Entries supplied ->

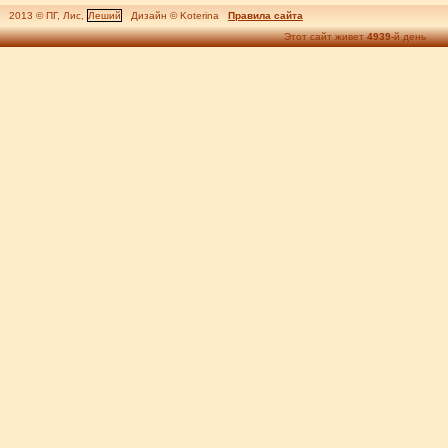
2013 © ПГ, Лис,
Леший
Дизайн © Koterina
Правила сайта
Этот сайт живет
4939
-й день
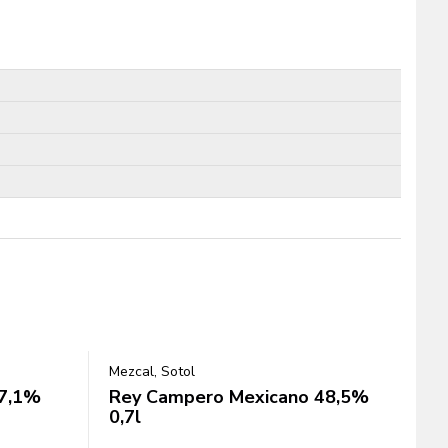
Mezcal, Sotol
47,1%
Rey Campero Mexicano 48,5%
0,7l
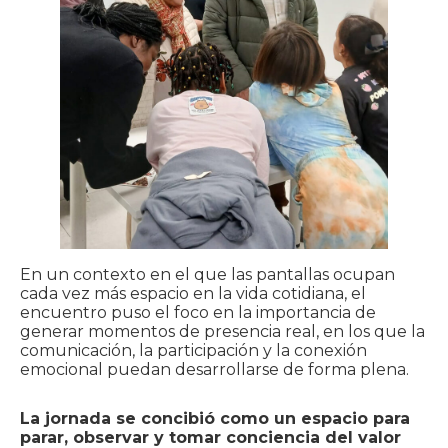
En un contexto en el que las pantallas ocupan
cada vez más espacio en la vida cotidiana, el
encuentro puso el foco en la importancia de
generar momentos de presencia real, en los que la
comunicación, la participación y la conexión
emocional puedan desarrollarse de forma plena.
La jornada se concibió como un espacio para
parar, observar y tomar conciencia del valor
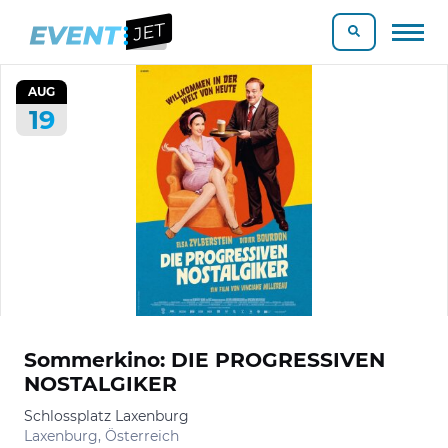
AUG
19
Sommerkino: DIE PROGRESSIVEN
NOSTALGIKER
Schlossplatz Laxenburg
Laxenburg, Österreich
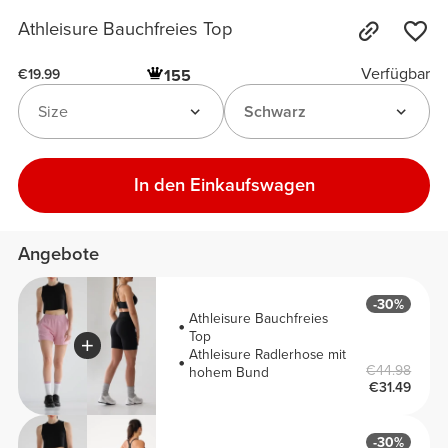
Athleisure Bauchfreies Top
Verfügbar
155
€19.99
Size
Schwarz
In den Einkaufswagen
Angebote
-30%
Athleisure Bauchfreies
Top
Athleisure Radlerhose mit
€44.98
hohem Bund
€31.49
-30%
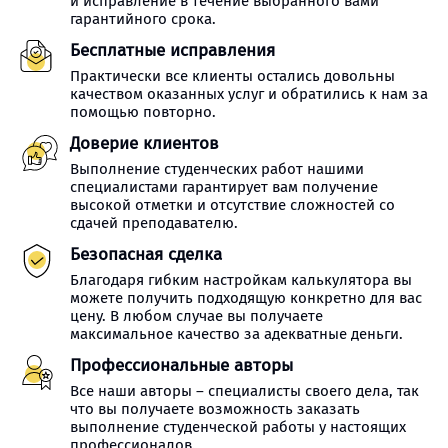
и исправление в течение выбранного вами
гарантийного срока.
Бесплатные исправления
Практически все клиенты остались довольны
качеством оказанных услуг и обратились к нам за
помощью повторно.
Доверие клиентов
Выполнение студенческих работ нашими
специалистами гарантирует вам получение
высокой отметки и отсутствие сложностей со
сдачей преподавателю.
Безопасная сделка
Благодаря гибким настройкам калькулятора вы
можете получить подходящую конкретно для вас
цену. В любом случае вы получаете
максимальное качество за адекватные деньги.
Профессиональные авторы
Все наши авторы – специалисты своего дела, так
что вы получаете возможность заказать
выполнение студенческой работы у настоящих
профессионалов.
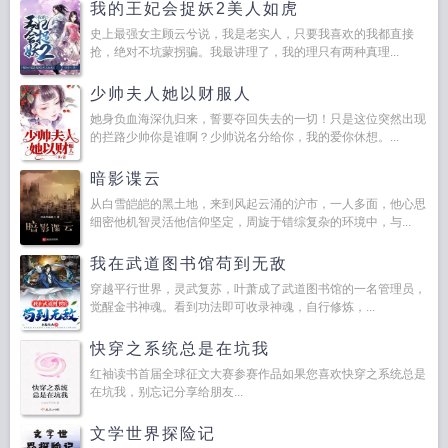
我的王妃会捉妖2美人如虎
史上最强女主顾云兮说，我是老实人，只要我喜欢的我都直接
抢，绝对不坑蒙拐骗。我最讲理了，我的理只有两种真理...
少帅夫人她以财服人
她身负血海深仇归来，誓要夺回失去的一切！只是这位突然出现
的拦路少帅你是谁啊？少帅说名分给你，我的爱你休想。...
暗影谍云
从白雪皑皑的黑土地，来到风起云涌的沪市，一人多面，他心思
细密他机智灵活他信仰坚定，周旋于错综复杂的环境中，与...
我在武道图书馆苟到无敌
穿越平行世界，灵武复苏，叶萧成了武道图书馆的一名管理员，
觉醒金书神魂。看到功法即可收录神魂，自行修炼，...
快穿之系统总是在坑我
红袖读书首届全球征文大赛参赛作品如果您喜欢快穿之系统总是
在坑我，别忘记分享给朋友...
文学世界探险记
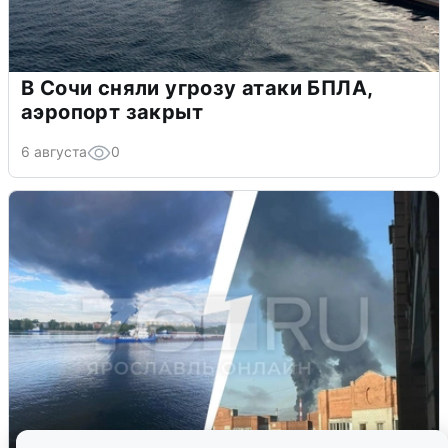
В Сочи сняли угрозу атаки БПЛА,
аэропорт закрыт
6 августа
0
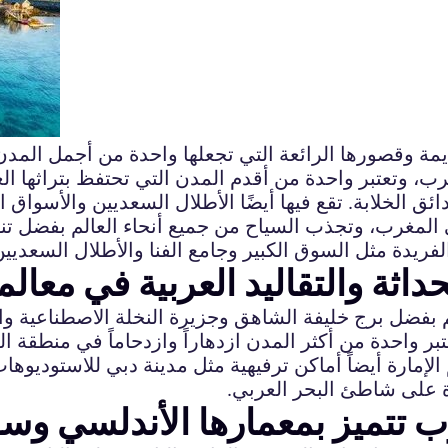
ديمة وقصورها الرائعة التي تجعلها واحدة من أجمل المدن
، وتعتبر واحدة من أقدم المدن التي تحتفظ بتراثها ا
ق الخلابة. تقع فيها أيضًا الأطلال السعديين والأسواق الت
لمغرب، وتجذب السياح من جميع أنحاء العالم بفضل تنوعها
داثة والتقاليد العربية في معالم
 بفضل برج خليفة الشاهق وجزيرة النخلة الاصطناعية والأ
بر واحدة من أكثر المدن ازدهاراً وازدحاماً في منطقة ا
لإمارة أيضاً أماكن ترفيهية مثل مدينة دبي للاستوديوها
رة على شاطئ البحر العربي.
ب تتميز بمعمارها الأندلسي وسو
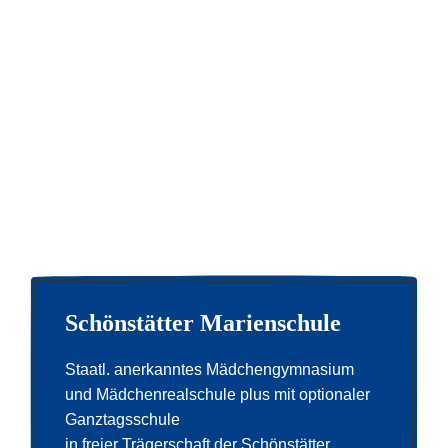
Schönstätter Marienschule
Staatl. anerkanntes Mädchengymnasium
und Mädchenrealschule plus mit optionaler
Ganztagsschule
in freier Trägerschaft der Schönstätter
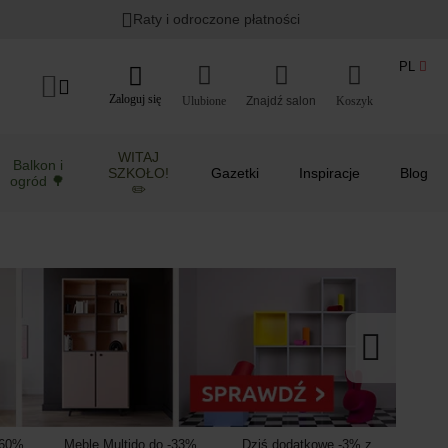
Lato w ogrodzie i na balkonie
>
Raty i odroczone płatności
PL
Zaloguj się
Ulubione
Koszyk
WITAJ
Balkon i
SZKOŁO!
Gazetki
Inspiracje
Blog
ogród 🌳
✏️
-60%
Meble Multido do -33%
Dziś dodatkowe -3% z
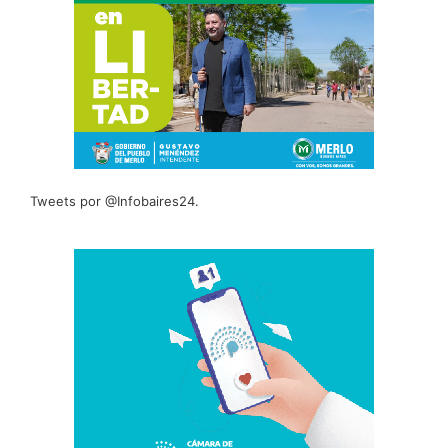
Tweets por @Infobaires24.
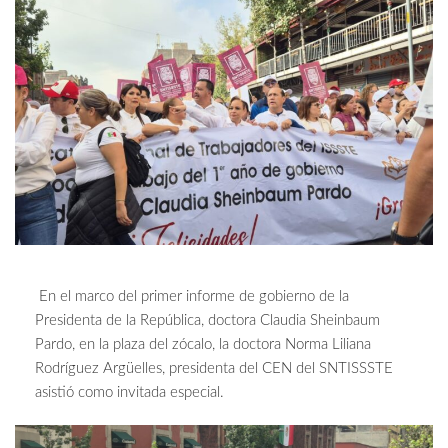
En el marco del primer informe de gobierno de la
Presidenta de la República, doctora Claudia Sheinbaum
Pardo, en la plaza del zócalo, la doctora Norma Liliana
Rodríguez Argüelles, presidenta del CEN del SNTISSSTE
asistió como invitada especial.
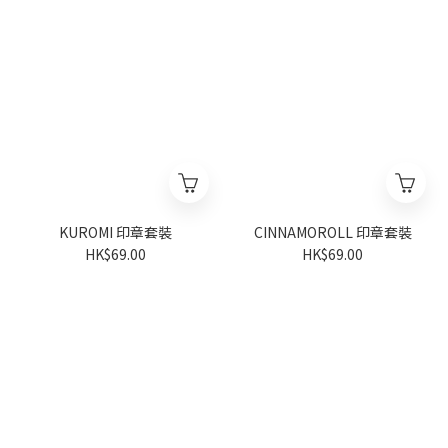
KUROMI 印章套裝
CINNAMOROLL 印章套裝
HK$69.00
HK$69.00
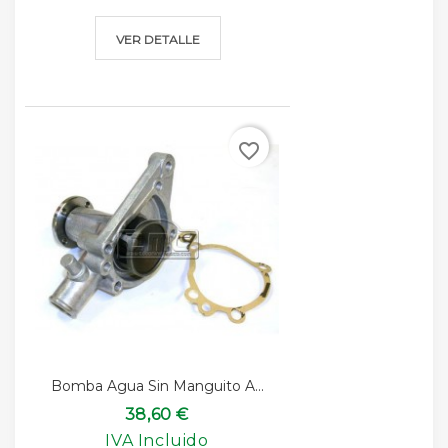
VER DETALLE
favorite_border
Bomba Agua Sin Manguito A...
38,60 €
IVA Incluido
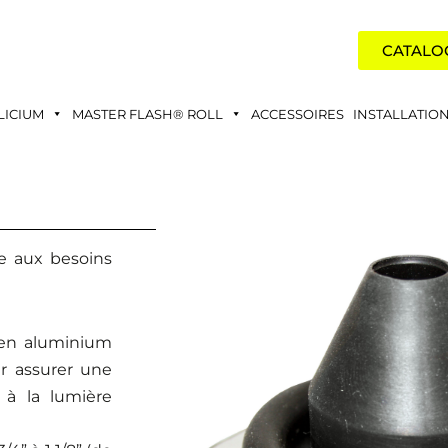
CATALO
LICIUM
MASTER FLASH® ROLL
ACCESSOIRES
INSTALLATIO
e aux besoins
en aluminium
r assurer une
 à la lumière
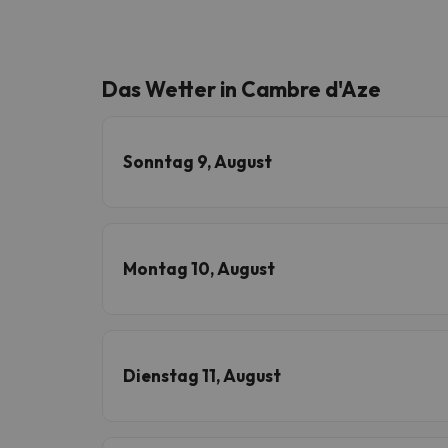
Das Wetter in Cambre d'Aze
Sonntag 9, August
Montag 10, August
Dienstag 11, August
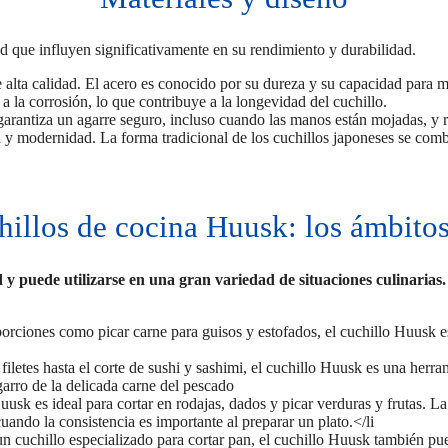
dad que influyen significativamente en su rendimiento y durabilidad.
 alta calidad. El acero es conocido por su dureza y su capacidad para mant
a la corrosión, lo que contribuye a la longevidad del cuchillo.
rantiza un agarre seguro, incluso cuando las manos están mojadas, y re
n y modernidad. La forma tradicional de los cuchillos japoneses se com
hillos de cocina Huusk: los ámbitos
 y puede utilizarse en una gran variedad de situaciones culinarias.
porciones como picar carne para guisos y estofados, el cuchillo Huusk es
 filetes hasta el corte de sushi y sashimi, el cuchillo Huusk es una herr
garro de la delicada carne del pescado
Huusk es ideal para cortar en rodajas, dados y picar verduras y frutas. L
uando la consistencia es importante al preparar un plato.</li
uchillo especializado para cortar pan, el cuchillo Huusk también puede 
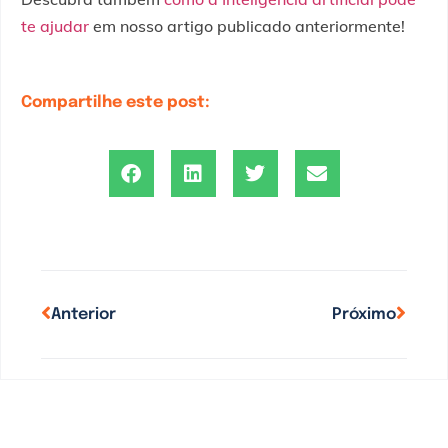
te ajudar
em nosso artigo publicado anteriormente!
Compartilhe este post:
Anterior
Próximo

Task brief -> Transcribe the entries from the line with "и исправление в течение выбранного вами" up to and including the line with "высокой отметки и отсутствие сложностей со", keeping every line exactly as it appears.

Expected answer ->
и исправление в течение выбранного вами
гарантийного срока.
Бесплатные исправления
Практически все клиенты остались довольны
качеством оказанных услуг и обратились к нам за
помощью повторно.
Доверие клиентов
Выполнение студенческих работ нашими
специалистами гарантирует вам получение
высокой отметки и отсутствие сложностей со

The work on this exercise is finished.